Le mot « personne » prend sa racine dans la « substance individuée » (premier principe de la métaphysique), donc incarnée dans un individu, à la suite de Boèce, mais impliquant l’acte (second principe de la métaphysique), pour montrer que la personne implique la maîtrise d’elle-même par sa « nature raisonnable », d’où la responsabilité de l’homme dans ses actes pour être une personne. Ce qui signifie que je dois agir en fonction de ma finalité humaine pour être qualifié en tant que personne. Sinon, je ne suis pas une personne, je ne suis qu’un individu. C’est l’aspect qualitatif au niveau de l’être face au pouvoir de la quantité qui mesure la matière et tout ce qui relève du devenir, au risque d’ordonner la qualité à la quantité, ce qui est l’ordre inverse de la philosophie, et par conséquent de la sagesse. La pensée moderne suit cet ordre inverse depuis le XIVe siècle, avec Ockham, puis Descartes, entraînant le positivisme et les idéologies athées.

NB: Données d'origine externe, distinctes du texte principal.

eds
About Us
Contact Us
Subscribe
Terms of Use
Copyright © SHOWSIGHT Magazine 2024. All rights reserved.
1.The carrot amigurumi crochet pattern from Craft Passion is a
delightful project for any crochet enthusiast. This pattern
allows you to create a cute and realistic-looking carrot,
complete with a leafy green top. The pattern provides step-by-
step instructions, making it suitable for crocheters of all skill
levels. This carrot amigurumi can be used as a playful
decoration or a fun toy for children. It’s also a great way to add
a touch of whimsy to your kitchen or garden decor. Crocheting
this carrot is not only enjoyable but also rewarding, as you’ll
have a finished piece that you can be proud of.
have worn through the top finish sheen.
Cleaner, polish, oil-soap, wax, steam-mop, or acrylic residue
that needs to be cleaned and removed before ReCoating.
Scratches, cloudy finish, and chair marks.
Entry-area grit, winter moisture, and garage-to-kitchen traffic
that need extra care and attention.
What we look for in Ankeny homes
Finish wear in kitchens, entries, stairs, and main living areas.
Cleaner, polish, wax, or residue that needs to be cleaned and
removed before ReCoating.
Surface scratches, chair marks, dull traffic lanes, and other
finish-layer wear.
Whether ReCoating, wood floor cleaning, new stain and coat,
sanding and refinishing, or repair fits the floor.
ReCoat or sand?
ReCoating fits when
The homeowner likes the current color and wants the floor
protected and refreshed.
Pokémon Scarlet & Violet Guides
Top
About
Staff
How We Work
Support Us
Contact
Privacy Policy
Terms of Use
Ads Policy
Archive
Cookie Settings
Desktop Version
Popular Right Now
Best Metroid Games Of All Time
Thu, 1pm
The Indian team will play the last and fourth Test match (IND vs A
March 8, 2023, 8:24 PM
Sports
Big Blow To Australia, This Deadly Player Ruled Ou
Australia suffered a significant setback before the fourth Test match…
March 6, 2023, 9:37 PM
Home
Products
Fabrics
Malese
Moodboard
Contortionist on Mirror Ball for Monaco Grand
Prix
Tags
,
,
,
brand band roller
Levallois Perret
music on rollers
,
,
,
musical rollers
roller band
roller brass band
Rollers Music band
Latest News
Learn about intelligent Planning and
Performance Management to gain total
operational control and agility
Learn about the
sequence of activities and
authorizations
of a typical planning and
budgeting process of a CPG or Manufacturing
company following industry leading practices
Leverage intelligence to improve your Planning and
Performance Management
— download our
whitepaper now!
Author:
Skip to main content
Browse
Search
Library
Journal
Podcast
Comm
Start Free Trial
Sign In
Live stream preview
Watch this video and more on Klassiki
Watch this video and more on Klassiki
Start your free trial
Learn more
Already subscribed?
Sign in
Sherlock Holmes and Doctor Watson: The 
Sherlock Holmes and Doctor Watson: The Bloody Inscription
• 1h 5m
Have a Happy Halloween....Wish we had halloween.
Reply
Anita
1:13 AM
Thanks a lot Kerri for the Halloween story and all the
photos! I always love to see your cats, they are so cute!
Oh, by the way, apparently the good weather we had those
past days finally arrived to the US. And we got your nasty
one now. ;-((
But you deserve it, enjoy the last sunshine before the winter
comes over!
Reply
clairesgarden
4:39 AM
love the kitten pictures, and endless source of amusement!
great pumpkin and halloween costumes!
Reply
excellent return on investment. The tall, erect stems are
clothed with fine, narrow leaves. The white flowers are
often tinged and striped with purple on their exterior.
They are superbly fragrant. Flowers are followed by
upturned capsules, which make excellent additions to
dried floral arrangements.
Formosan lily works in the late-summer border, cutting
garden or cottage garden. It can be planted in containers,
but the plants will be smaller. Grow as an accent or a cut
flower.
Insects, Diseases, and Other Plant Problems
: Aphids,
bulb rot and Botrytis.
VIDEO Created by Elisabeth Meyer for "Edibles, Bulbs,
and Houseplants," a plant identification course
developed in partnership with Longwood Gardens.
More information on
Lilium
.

Si nous revenons à la philosophie de l’être, puis au retour sur l’individuation, la manière dont l’être existe dans un individu, nous découvrons que la personne est un mode individué de l’être. C’est l’être inhérent dans une forme qui lui attribue sa réalité propre, en particulier dans le genre « homme ». Aussi il est nécessaire de faire la distinction entre la nature de l’homme, réalité appartenant à l’univers physique, réalité la plus parfaite dotée de l’esprit, et la personne de l’homme que le philosophe découvre comme la manière dont l’être est individuée. La nature appartient « naturellement » au monde de la vie, en particulier au monde des vivants pour l’homme, tandis que la personne est découverte « métaphysiquement » par une induction de l’être, donc à partir des deux principes fondateurs : la substance et l’acte. La distinction de ces deux voies, ayant chacune son ordre propre, est capitale à comprendre pour appréhender l’homme, d’une part dans sa nature et d’autre part dans sa personne. D’ailleurs, nous disons en admirant un nouveau-né au berceau : « quel bel enfant ! » et non pas : « quelle belle personne ! ». Ce qui distingue les deux, c’est la nature humaine pour l’enfant et la qualité humaine pour la personne, plus précisément la finalité humaine. La nature est donnée, tandis que la qualité ordonnée à la finalité est acquise au fil des années dans l’unité du corps et de l’esprit.

L’apport de l’être à la vie transcende le devenir par les sept dimensions fondamentales de la personne, selon un ordre d’acquisition : En premier, l’autonomie dans l’ordre de l’être – en second, la recherche de la vérité – en troisième, la capacité d’aimer – en quatrième, l’homme capable de transformer l’univers – en cinquième, la prudence – en sixième, le corps – puis au terme, au sommet, la septième et ultime dimension : la découverte de Dieu Créateur de l’univers et de l’âme humaine, l’âme animale relevant de la nature et non de la personne.